Now the Islanders' coach, Barry Trotz explains why he left the Capitals

DALLAS — Hours after being named head coach of the New York Islanders on Thursday, Barry Trotz made his first public comments since stepping down in Washington earlier in the week.

And, from the sounds of it, his departure was mostly a business decision.

“Yeah, obviously, I love the D.C. area,” he told reporters on a conference call. “But when it came to the business aspect, from my standpoint, I felt that it wasn’t really sincere [given] what we did together. So I decided that it was better to just move on.”

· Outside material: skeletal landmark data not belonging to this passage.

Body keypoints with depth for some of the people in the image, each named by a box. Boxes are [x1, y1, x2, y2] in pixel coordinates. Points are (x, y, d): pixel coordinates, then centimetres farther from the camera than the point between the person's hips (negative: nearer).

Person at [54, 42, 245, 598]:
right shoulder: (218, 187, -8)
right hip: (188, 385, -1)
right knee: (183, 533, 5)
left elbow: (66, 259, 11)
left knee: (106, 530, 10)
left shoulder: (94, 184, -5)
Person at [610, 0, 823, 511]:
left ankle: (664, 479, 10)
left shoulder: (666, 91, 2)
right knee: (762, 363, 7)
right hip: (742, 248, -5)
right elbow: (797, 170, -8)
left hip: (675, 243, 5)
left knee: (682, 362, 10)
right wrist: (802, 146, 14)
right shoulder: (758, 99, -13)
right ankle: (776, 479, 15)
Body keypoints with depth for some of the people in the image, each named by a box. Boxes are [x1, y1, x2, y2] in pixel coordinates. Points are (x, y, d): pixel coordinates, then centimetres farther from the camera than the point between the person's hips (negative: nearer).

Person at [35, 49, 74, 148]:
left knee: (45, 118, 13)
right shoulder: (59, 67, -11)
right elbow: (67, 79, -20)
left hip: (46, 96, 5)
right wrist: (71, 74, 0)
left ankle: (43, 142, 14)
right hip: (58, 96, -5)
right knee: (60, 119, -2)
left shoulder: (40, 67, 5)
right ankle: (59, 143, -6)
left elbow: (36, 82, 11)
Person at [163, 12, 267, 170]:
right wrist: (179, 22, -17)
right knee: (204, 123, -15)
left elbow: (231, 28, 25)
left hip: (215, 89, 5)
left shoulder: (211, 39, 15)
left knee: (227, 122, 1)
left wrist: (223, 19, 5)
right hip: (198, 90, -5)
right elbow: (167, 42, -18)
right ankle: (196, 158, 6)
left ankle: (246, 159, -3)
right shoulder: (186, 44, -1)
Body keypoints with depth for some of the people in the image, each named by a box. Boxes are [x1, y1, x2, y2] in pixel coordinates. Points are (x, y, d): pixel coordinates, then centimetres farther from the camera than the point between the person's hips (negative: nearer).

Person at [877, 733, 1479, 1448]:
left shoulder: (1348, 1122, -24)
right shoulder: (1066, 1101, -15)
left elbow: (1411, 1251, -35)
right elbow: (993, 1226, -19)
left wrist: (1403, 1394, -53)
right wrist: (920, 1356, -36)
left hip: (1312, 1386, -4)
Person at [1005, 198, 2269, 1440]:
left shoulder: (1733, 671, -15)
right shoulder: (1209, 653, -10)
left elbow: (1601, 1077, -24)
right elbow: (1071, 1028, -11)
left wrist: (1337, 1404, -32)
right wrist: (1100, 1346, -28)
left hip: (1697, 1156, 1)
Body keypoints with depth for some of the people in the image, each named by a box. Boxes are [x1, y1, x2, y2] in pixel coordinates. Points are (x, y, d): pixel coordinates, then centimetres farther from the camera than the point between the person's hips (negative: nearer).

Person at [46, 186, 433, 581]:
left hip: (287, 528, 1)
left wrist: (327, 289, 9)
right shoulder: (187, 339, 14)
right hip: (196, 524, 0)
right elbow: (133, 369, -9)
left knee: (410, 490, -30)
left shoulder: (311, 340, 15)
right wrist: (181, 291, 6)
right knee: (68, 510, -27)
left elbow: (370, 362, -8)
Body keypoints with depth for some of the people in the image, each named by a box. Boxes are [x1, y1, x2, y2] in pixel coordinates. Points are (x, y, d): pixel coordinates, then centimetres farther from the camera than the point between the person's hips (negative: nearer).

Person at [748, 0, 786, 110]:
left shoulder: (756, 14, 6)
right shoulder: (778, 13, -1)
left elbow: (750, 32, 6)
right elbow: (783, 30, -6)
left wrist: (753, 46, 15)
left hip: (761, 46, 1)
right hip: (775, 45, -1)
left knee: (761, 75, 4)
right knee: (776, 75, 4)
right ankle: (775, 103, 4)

“I thank the fans,” he added. “I’m glad we could get it done. I said we could get it done in four years, and we did.”

Although the value of his contract with the Islanders has not been publicly disclosed, Hockey Night in Canada’s Elliotte Friedman reported that Trotz is set to earn “at least $4 million” per year—or more than twice what he was earning in Washington.

A source told NBC Sports Washington earlier this week that Trotz, who directed the Caps to their first Stanley Cup two weeks ago, sought $5 million per season for five seasons. The five-year term, that source said, was a non-starter as far as the Caps were concerned, given the relatively short shelf life of NHL coaches and the fact that Trotz had already been in Washington for four seasons.

When it became clear that the sides weren’t going to close the considerable gap between their positions, Trotz offered to step down and the resignation was accepted, making the 55-year-old a free agent.

When “I got the [counteroffer], I guess I knew it was time to go in a different direction,” he said.

In New York, Trotz replaces Doug Weight, who was fired earlier this month along with GM Garth Snow. Lou Lamoriello, a longtime NHL executive, took over for Snow and immediately started a search for a new head coach.

Once Trotz became available, it didn’t take Lamoriello to zero in on the NHL's fifth all-time winningest coach. The two met, exchanged ideas and quickly realized that they had found a good fit in one another. Trotz said he's already reached out to the Islanders' star captain, John Tavares, who could become the biggest prize on the free agent market on July 1. 

And, like that, Trotz now is the coach of a Metropolitan Division foe. The Caps and Isles will face off four times next season, beginning with a Nov. 26meeting in New York.

It’ll be weird, for sure. But professional sports is a business. And all sides involved in the Trotz saga were served a painful reminder of that this week.

Asked if he felt wanted in Washington, Trotz said: “Well, I’ll leave that up to the Caps to answer that. I think, absolutely. We just won a cup together and so I don't think that was an issue. I think it was more principle.”

In the end, Trotz wanted to be compensated like one of the top coaches in the game. And now he will, settling in behind big market coaches such as Toronto’s Mike Babcock ($6.25 million per year), Chicago’s Joel Quenneville ($6 million) and Montreal’s Claude Julien ($5 million).

“It’s good to be wanted,” he said. “It happened really quickly because you go from one emotion of winning the cup to the next emotion of leaving the team that you just won the Cup with, and you have to make some quick decisions. I know the timing of it—end of the season, the draft coming up, free agency [and] all that—there was some urgency on that. Both parties knew that, so we went to work at it and got it done.”